* **INSTRUCTIONS FOR THE TASK**
Output the lines below word for word, omitting the pictures.

━━━━━━━━━━━━━━━━━━━━

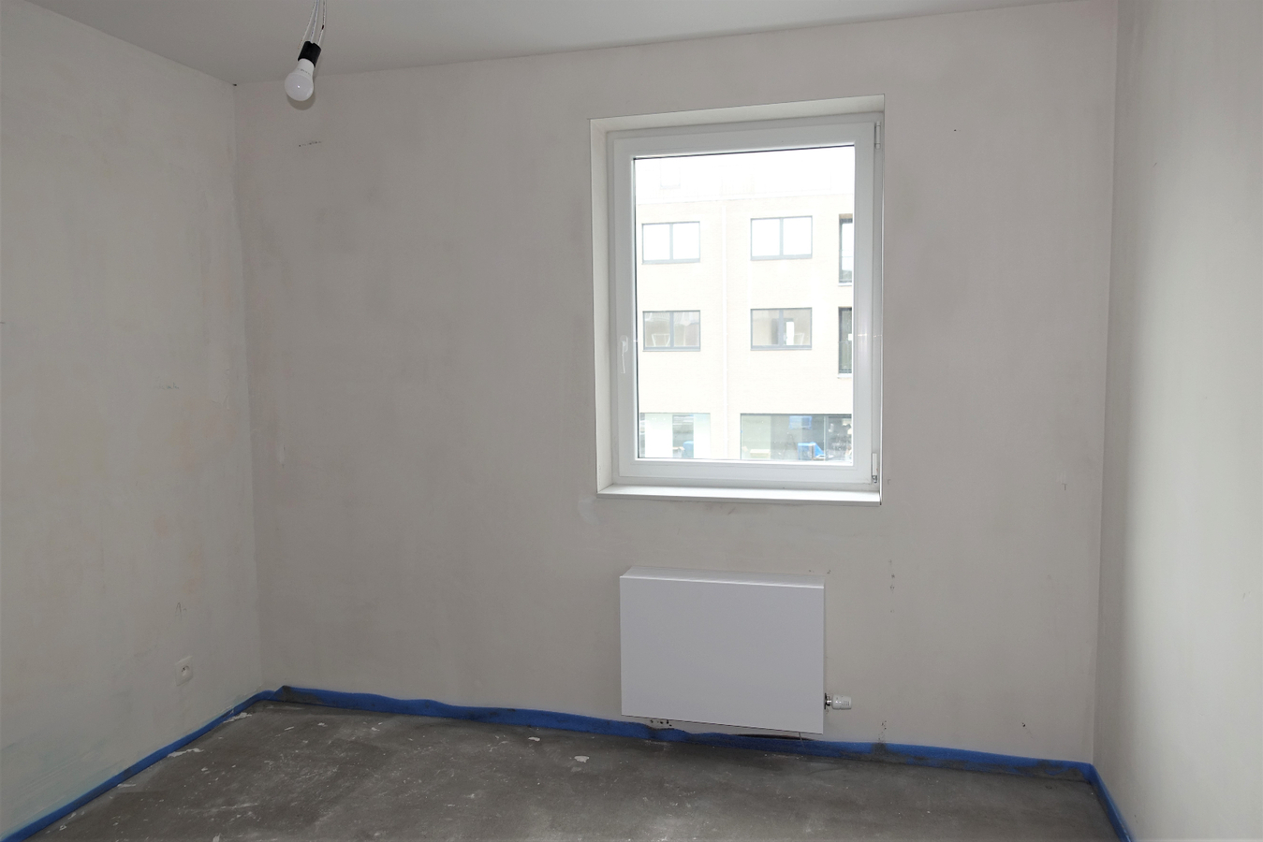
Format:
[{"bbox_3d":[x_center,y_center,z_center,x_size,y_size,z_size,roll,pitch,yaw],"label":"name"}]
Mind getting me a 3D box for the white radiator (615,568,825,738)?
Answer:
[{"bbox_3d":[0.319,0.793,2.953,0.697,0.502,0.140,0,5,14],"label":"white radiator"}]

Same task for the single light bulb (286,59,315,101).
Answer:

━━━━━━━━━━━━━━━━━━━━

* **RESULT OF THE EXERCISE**
Format:
[{"bbox_3d":[x_center,y_center,z_center,x_size,y_size,z_size,roll,pitch,yaw],"label":"name"}]
Mind getting me a 3D box for the white radiator (615,568,825,738)?
Answer:
[{"bbox_3d":[0.319,0.793,2.953,0.697,0.502,0.140,0,5,14],"label":"white radiator"}]

Same task for the single light bulb (286,59,315,101).
Answer:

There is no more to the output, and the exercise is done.